We all understand the benefit of having a great website. With it, you can introduce your products or services to your potential customers, wow them with pages that pop, basically show them what you've got.

But this is really just the beginning. Websites can also be smart, and they can tell you a lot about your audience. All websites come with logs that tell you something about the activity that happens on your site, like what are the most popular pages, how are people getting to your site, e.g., from which search engines, and from what countries.

These are definitely useful, but how can you delve in even deeper, to see how people are using your site in particular, how they are navigating through your pages, where they start, where they end, and what they are really looking for.

A transactional process on your site is very helpful, because this is where data is captured. What is a transaction? It can be anything that requests something more from your visitor, like a contact form, a search bar, and best of all, a purchase.
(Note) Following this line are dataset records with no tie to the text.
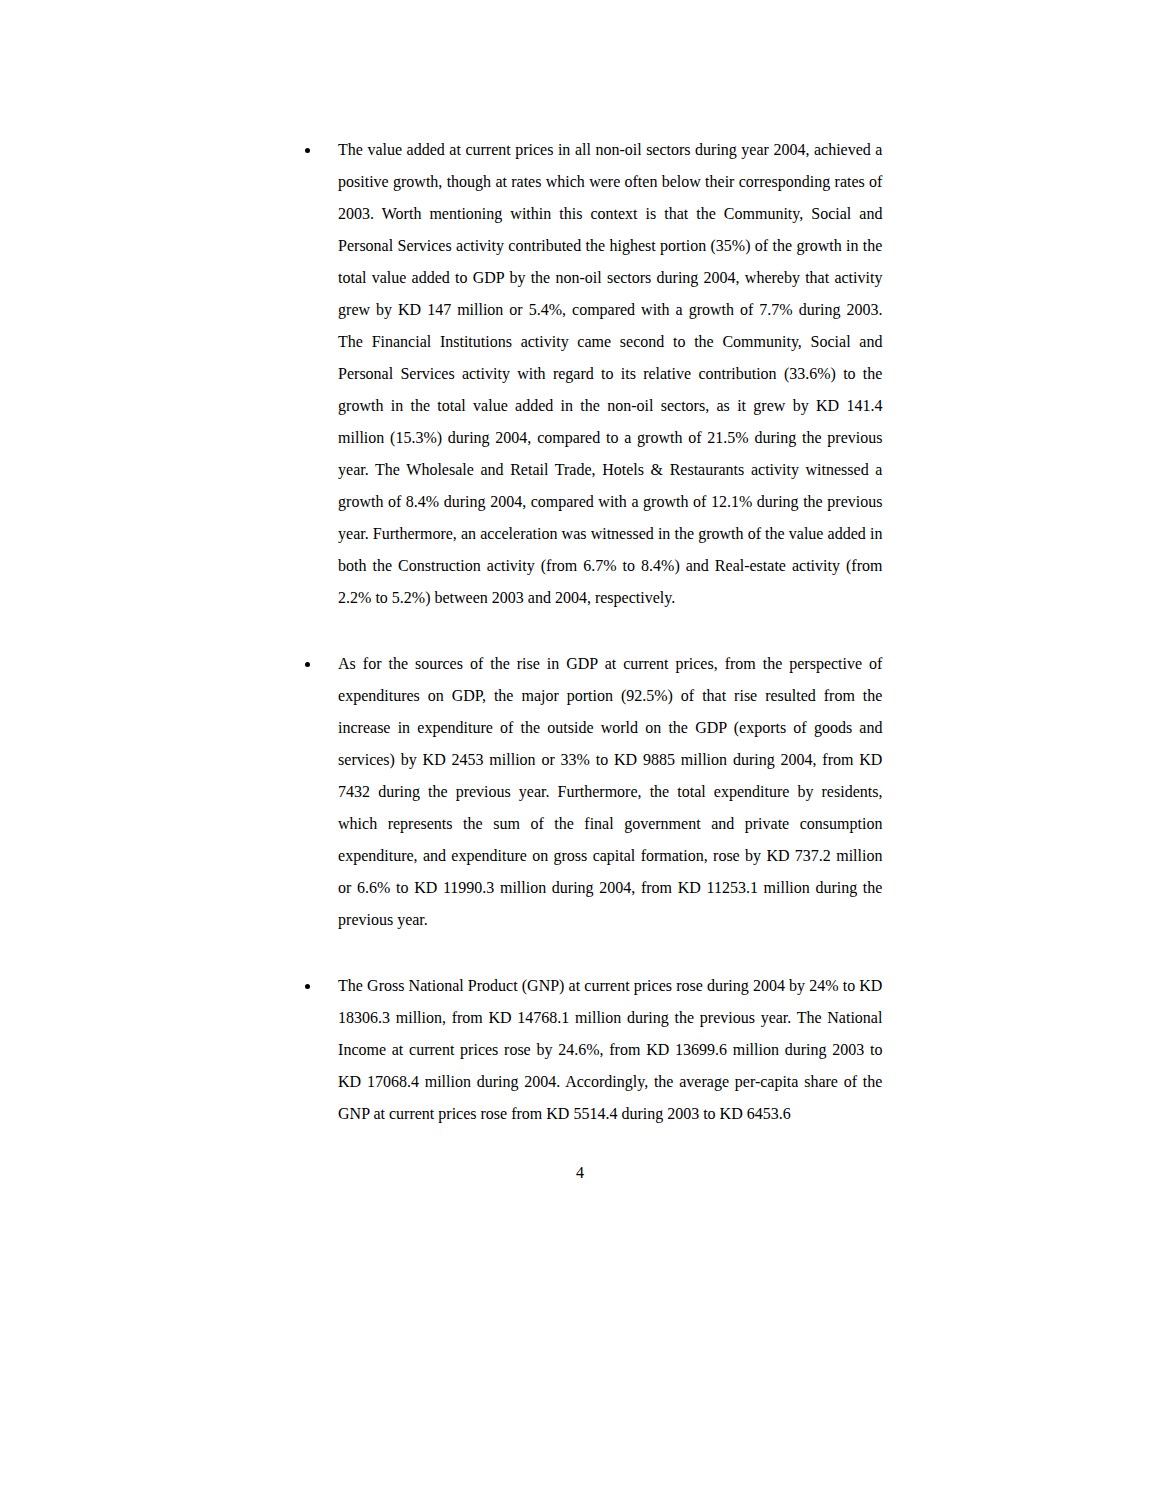The value added at current prices in all non-oil sectors during year 2004, achieved a positive growth, though at rates which were often below their corresponding rates of 2003. Worth mentioning within this context is that the Community, Social and Personal Services activity contributed the highest portion (35%) of the growth in the total value added to GDP by the non-oil sectors during 2004, whereby that activity grew by KD 147 million or 5.4%, compared with a growth of 7.7% during 2003. The Financial Institutions activity came second to the Community, Social and Personal Services activity with regard to its relative contribution (33.6%) to the growth in the total value added in the non-oil sectors, as it grew by KD 141.4 million (15.3%) during 2004, compared to a growth of 21.5% during the previous year. The Wholesale and Retail Trade, Hotels & Restaurants activity witnessed a growth of 8.4% during 2004, compared with a growth of 12.1% during the previous year. Furthermore, an acceleration was witnessed in the growth of the value added in both the Construction activity (from 6.7% to 8.4%) and Real-estate activity (from 2.2% to 5.2%) between 2003 and 2004, respectively.
As for the sources of the rise in GDP at current prices, from the perspective of expenditures on GDP, the major portion (92.5%) of that rise resulted from the increase in expenditure of the outside world on the GDP (exports of goods and services) by KD 2453 million or 33% to KD 9885 million during 2004, from KD 7432 during the previous year. Furthermore, the total expenditure by residents, which represents the sum of the final government and private consumption expenditure, and expenditure on gross capital formation, rose by KD 737.2 million or 6.6% to KD 11990.3 million during 2004, from KD 11253.1 million during the previous year.
The Gross National Product (GNP) at current prices rose during 2004 by 24% to KD 18306.3 million, from KD 14768.1 million during the previous year. The National Income at current prices rose by 24.6%, from KD 13699.6 million during 2003 to KD 17068.4 million during 2004. Accordingly, the average per-capita share of the GNP at current prices rose from KD 5514.4 during 2003 to KD 6453.6
4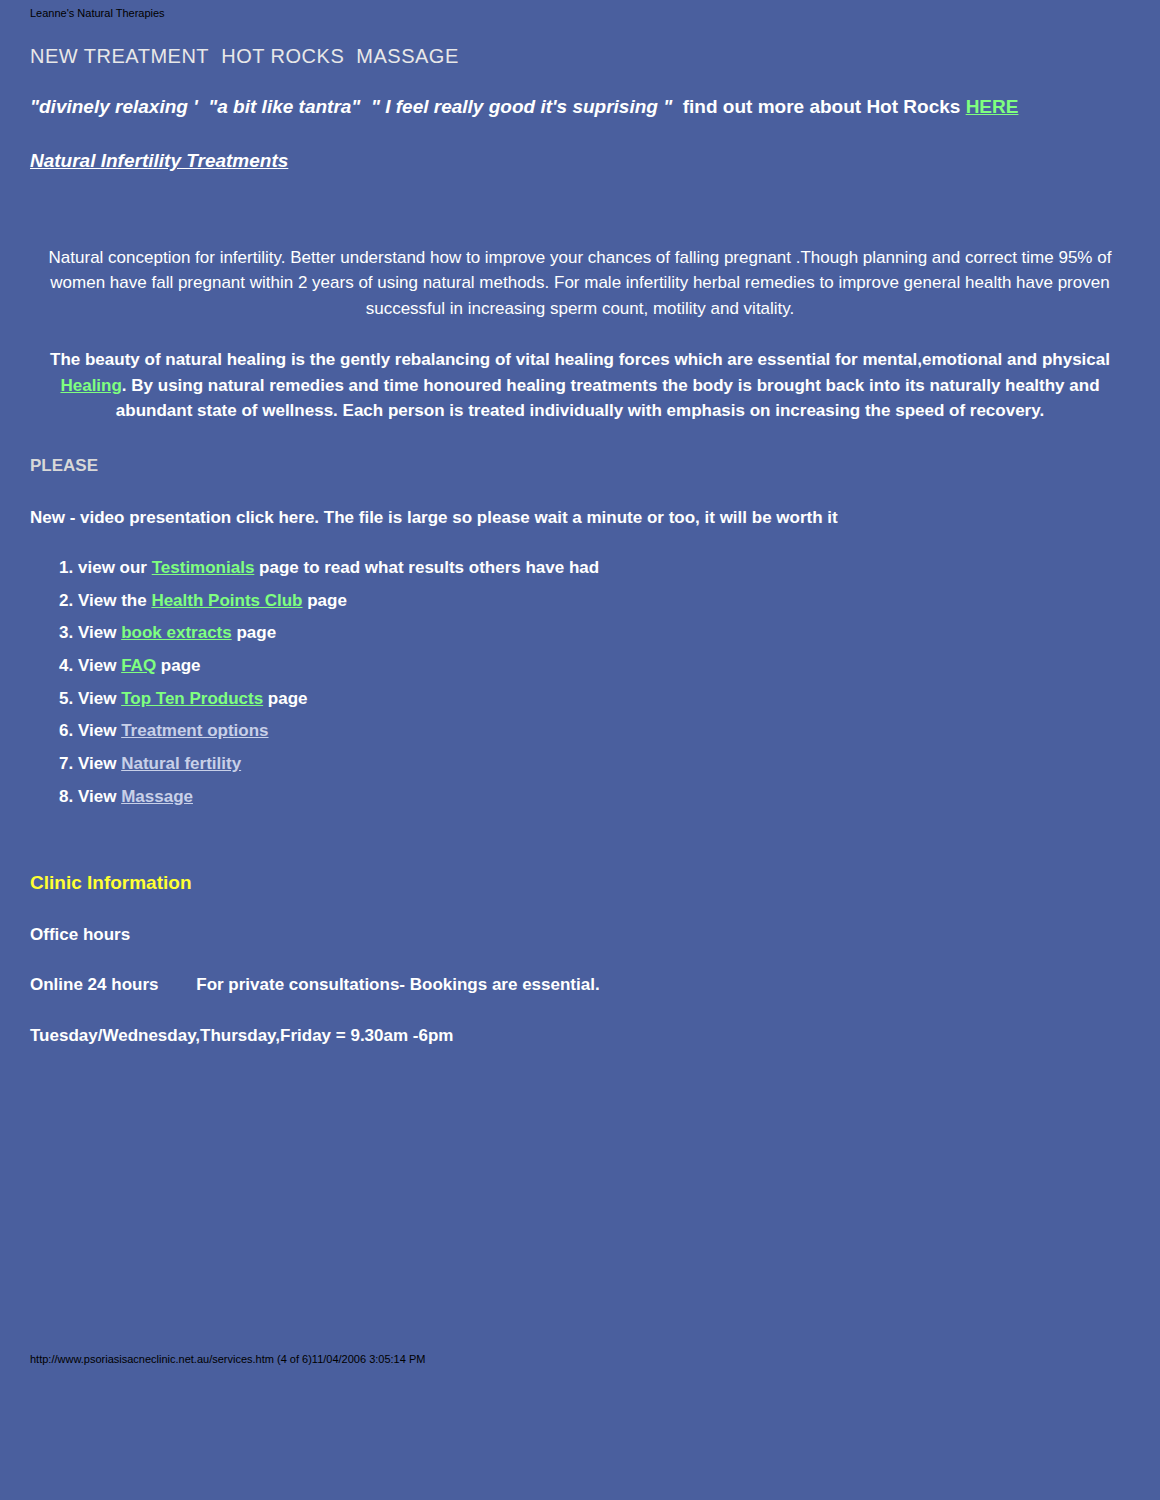Leanne's Natural Therapies
NEW TREATMENT HOT ROCKS MASSAGE
"divinely relaxing ' "a bit like tantra" " I feel really good it's suprising " find out more about Hot Rocks HERE
Natural Infertility Treatments
Natural conception for infertility. Better understand how to improve your chances of falling pregnant .Though planning and correct time 95% of women have fall pregnant within 2 years of using natural methods. For male infertility herbal remedies to improve general health have proven successful in increasing sperm count, motility and vitality.
The beauty of natural healing is the gently rebalancing of vital healing forces which are essential for mental,emotional and physical Healing. By using natural remedies and time honoured healing treatments the body is brought back into its naturally healthy and abundant state of wellness. Each person is treated individually with emphasis on increasing the speed of recovery.
PLEASE
New - video presentation click here. The file is large so please wait a minute or too, it will be worth it
view our Testimonials page to read what results others have had
View the Health Points Club page
View book extracts page
View FAQ page
View Top Ten Products page
View Treatment options
View Natural fertility
View Massage
Clinic Information
Office hours
Online 24 hours For private consultations- Bookings are essential.
Tuesday/Wednesday,Thursday,Friday = 9.30am -6pm
http://www.psoriasisacneclinic.net.au/services.htm (4 of 6)11/04/2006 3:05:14 PM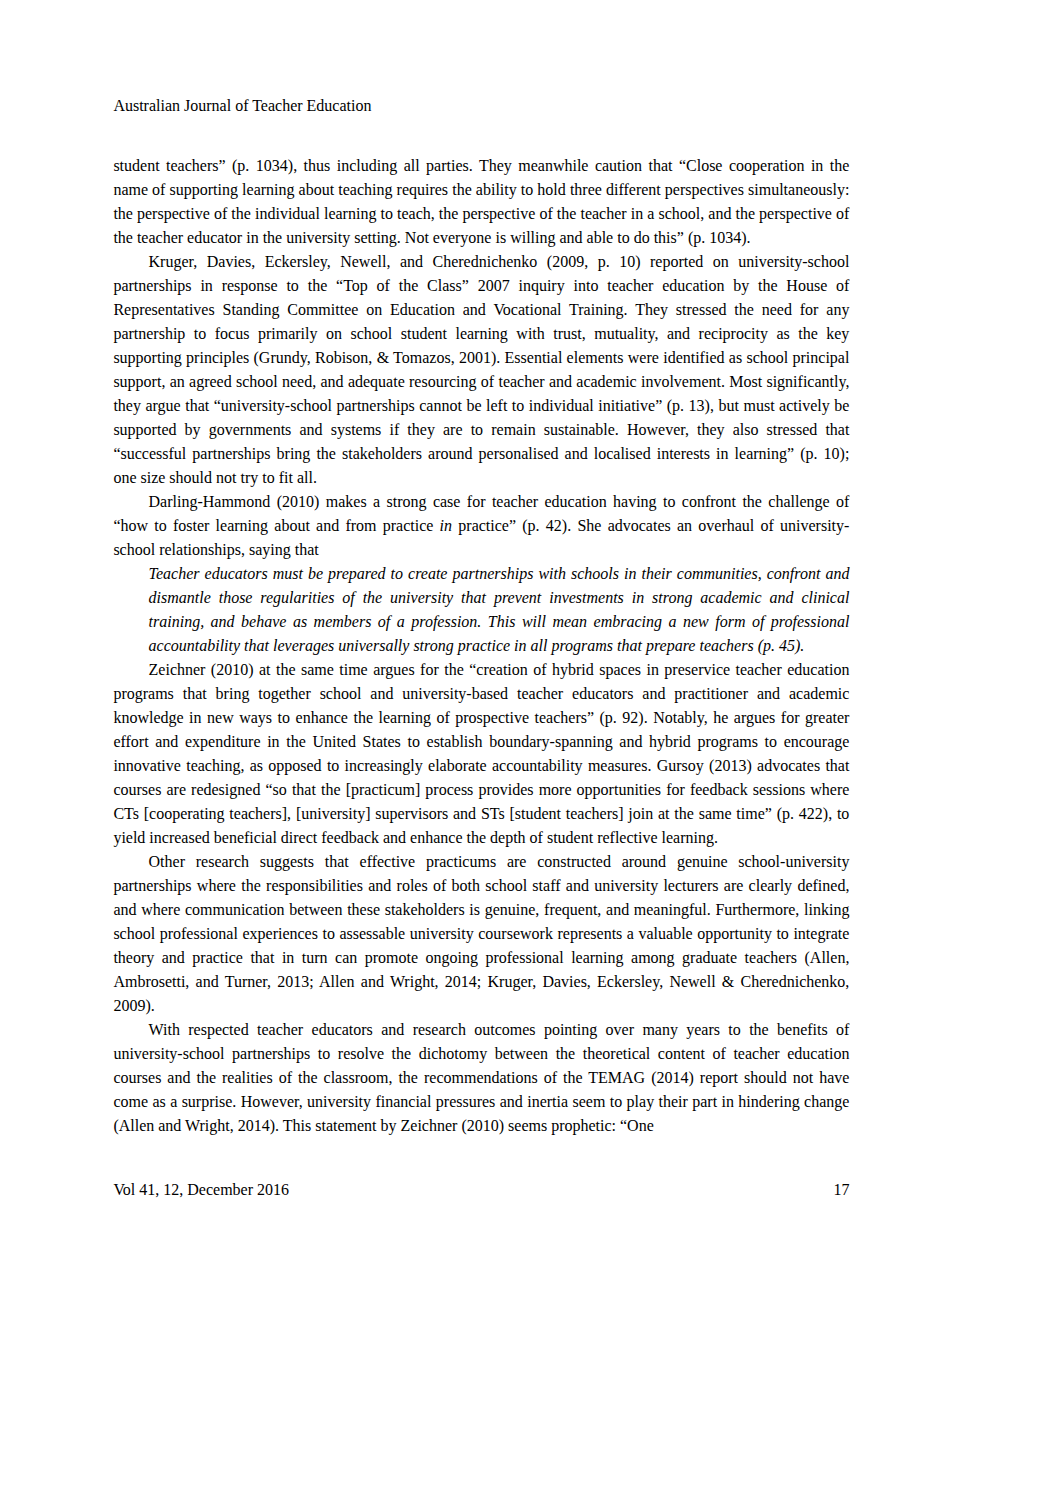Australian Journal of Teacher Education
student teachers” (p. 1034), thus including all parties. They meanwhile caution that “Close cooperation in the name of supporting learning about teaching requires the ability to hold three different perspectives simultaneously: the perspective of the individual learning to teach, the perspective of the teacher in a school, and the perspective of the teacher educator in the university setting. Not everyone is willing and able to do this” (p. 1034).
Kruger, Davies, Eckersley, Newell, and Cherednichenko (2009, p. 10) reported on university-school partnerships in response to the “Top of the Class” 2007 inquiry into teacher education by the House of Representatives Standing Committee on Education and Vocational Training. They stressed the need for any partnership to focus primarily on school student learning with trust, mutuality, and reciprocity as the key supporting principles (Grundy, Robison, & Tomazos, 2001). Essential elements were identified as school principal support, an agreed school need, and adequate resourcing of teacher and academic involvement. Most significantly, they argue that “university-school partnerships cannot be left to individual initiative” (p. 13), but must actively be supported by governments and systems if they are to remain sustainable. However, they also stressed that “successful partnerships bring the stakeholders around personalised and localised interests in learning” (p. 10); one size should not try to fit all.
Darling-Hammond (2010) makes a strong case for teacher education having to confront the challenge of “how to foster learning about and from practice in practice” (p. 42). She advocates an overhaul of university-school relationships, saying that
Teacher educators must be prepared to create partnerships with schools in their communities, confront and dismantle those regularities of the university that prevent investments in strong academic and clinical training, and behave as members of a profession. This will mean embracing a new form of professional accountability that leverages universally strong practice in all programs that prepare teachers (p. 45).
Zeichner (2010) at the same time argues for the “creation of hybrid spaces in preservice teacher education programs that bring together school and university-based teacher educators and practitioner and academic knowledge in new ways to enhance the learning of prospective teachers” (p. 92). Notably, he argues for greater effort and expenditure in the United States to establish boundary-spanning and hybrid programs to encourage innovative teaching, as opposed to increasingly elaborate accountability measures. Gursoy (2013) advocates that courses are redesigned “so that the [practicum] process provides more opportunities for feedback sessions where CTs [cooperating teachers], [university] supervisors and STs [student teachers] join at the same time” (p. 422), to yield increased beneficial direct feedback and enhance the depth of student reflective learning.
Other research suggests that effective practicums are constructed around genuine school-university partnerships where the responsibilities and roles of both school staff and university lecturers are clearly defined, and where communication between these stakeholders is genuine, frequent, and meaningful. Furthermore, linking school professional experiences to assessable university coursework represents a valuable opportunity to integrate theory and practice that in turn can promote ongoing professional learning among graduate teachers (Allen, Ambrosetti, and Turner, 2013; Allen and Wright, 2014; Kruger, Davies, Eckersley, Newell & Cherednichenko, 2009).
With respected teacher educators and research outcomes pointing over many years to the benefits of university-school partnerships to resolve the dichotomy between the theoretical content of teacher education courses and the realities of the classroom, the recommendations of the TEMAG (2014) report should not have come as a surprise. However, university financial pressures and inertia seem to play their part in hindering change (Allen and Wright, 2014). This statement by Zeichner (2010) seems prophetic: “One
Vol 41, 12, December 2016 17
For example, if you could set up a search function on your site, and capture search terms, users, times of day, referring pages, and so on, you can get a good idea about what a particular user is wanting from your site. Each session can be a little story, and this gives you insight into your user base.

When we implemented the MaggieMudd e-commerce solution, we developed a particular functionality that tracked users from Facebook and Twitter updates, through the site, to a final transaction. The order management system would indicate a "Click Stream" which would describe the path the user traveled on their way to buying something. That is what you call insight. Designers and developers who are interested in user interaction would kill for this information.